Lack of Glutamate Receptor Subunit Expression Changes in Hippocampal Dentate Gyrus after Experimental Traumatic Brain Injury in a Rodent Model of Depression.

Traumatic brain injury (TBI) affects over 69 million people annually worldwide, and those with pre-existing depression have worse recovery. The molecular mechanisms that may contribute to poor recovery after TBI with co-morbid depression have not been established. TBI and depression have many commonalities including volume changes, myelin disruption, changes in proliferation, and changes in glutamatergic signaling. We used a well-established animal model of depression, the Wistar Kyoto (WKY) rat, to elucidate changes after TBI that may influence the recovery trajectory. We compared the histological and molecular outcomes in the hippocampal dentate gyrus after experimental TBI using the lateral fluid percussion injury (LFPI) in the WKY and the parent Wistar (WIS) strain. We showed that WKY had exaggerated myelin loss after LFPI and baseline deficits in proliferation. In addition, we showed that while after LFPI WIS rats exhibited glutamate receptor subunit changes, namely increased GluN2B, the WKY rats failed to show such injury-related changes. These differential responses to LFPI helped to elucidate the molecular characteristics that influence poor recovery after TBI in those with pre-existing depression and may lead to targets for future therapeutic interventions.
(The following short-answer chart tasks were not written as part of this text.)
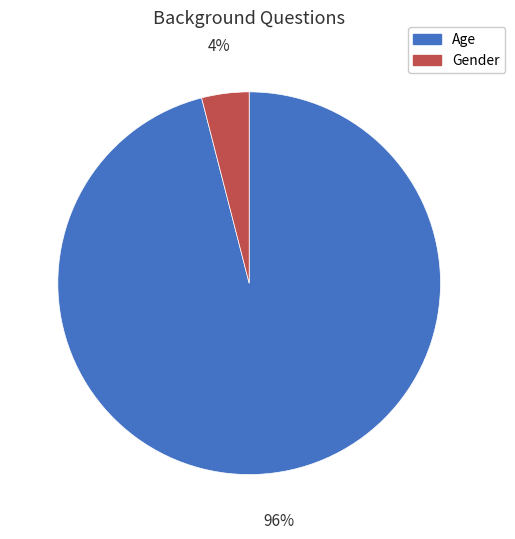

Does any single category account for the majority?

Yes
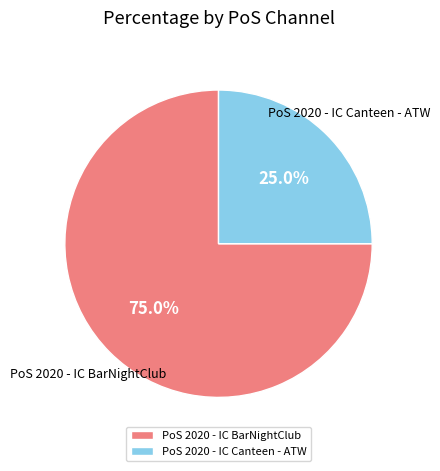

Is it true that PoS 2020 - IC BarNightClub is 40% of the pie?

False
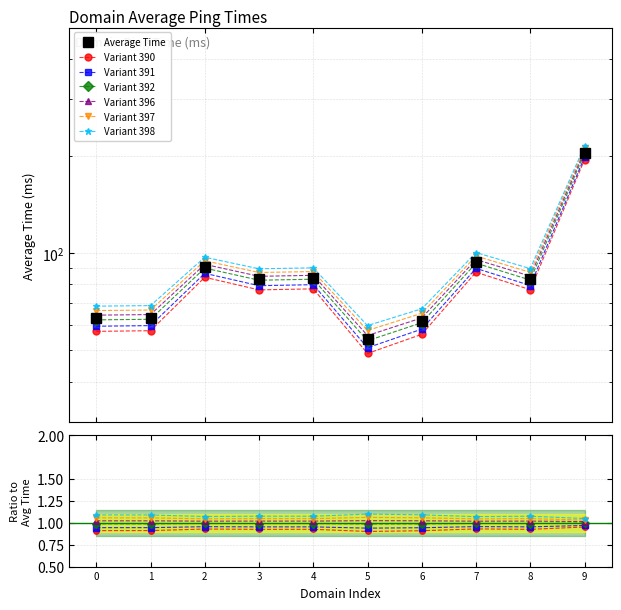

Reading right to left, what are all the values shown in this chart?

214.7	89.6	100.4	67.3	59.7	90.1	89.5	97.2	68.8	68.5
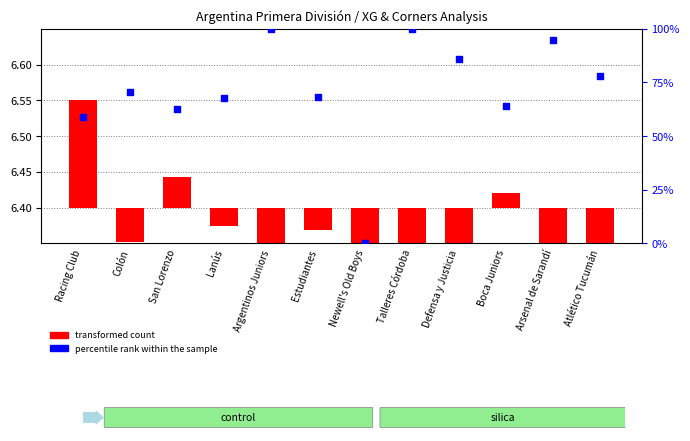

What are all the series names shown in the legend?

transformed count, percentile rank within the sample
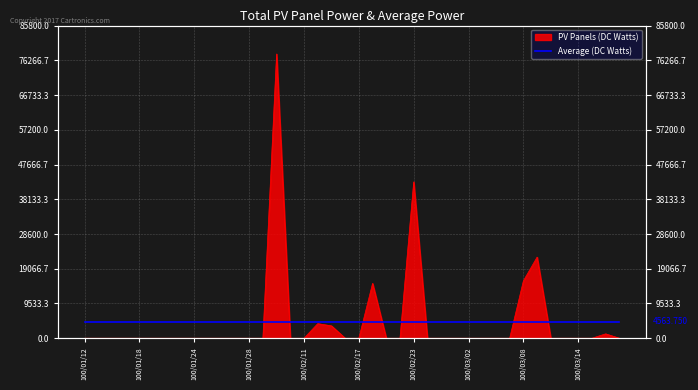

True or false: the data shows 33864 at 100/01/20.

False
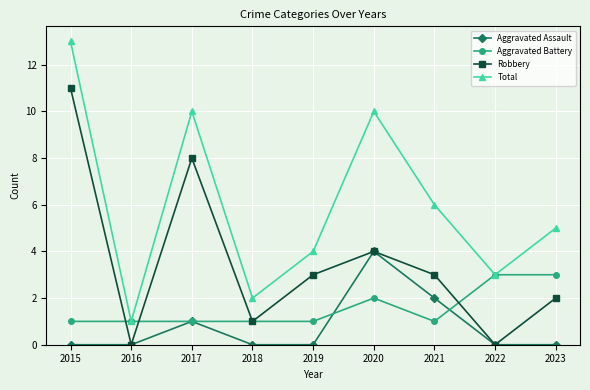

At how many categories does at least one series exceed 12?

1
Deficits in pattern separation and dentate gyrus proliferation after rodent lateral fluid percussion injury.

It has been demonstrated that adult born granule cells are generated after traumatic brain injury (TBI). There is evidence that these newly generated neurons are aberrant and are poised to contribute to poor cognitive function after TBI. Yet, there is also evidence that these newly generated neurons are important for cognitive recovery. Pattern separation is a cognitive task known to be dependent on the function of adult generated granule cells. Performance on this task and the relation to dentate gyrus dysfunction after TBI has not been previously studied. Here we subjected Sprague Dawley rats to lateral fluid percussion injury or sham and tested them on the dentate gyrus dependent task pattern separation. At 2 weeks after injury, we examined common markers of dentate gyrus function such as GSK3ß phosphorylation, Ki-67 immunohistochemistry, and generation of adult born granule cells. We found that injured animals have deficits in pattern separation. We additionally found a decrease in proliferative capacity at 2 weeks indicated by decreased phosphorylation of GSK3ß and Ki-67 immunopositivity as compared to sham animals. Lastly we found an increase in numbers of new neurons generated during the pattern separation task. These findings provide evidence that dentate gyrus dysfunction may be an important contributor to TBI pathology.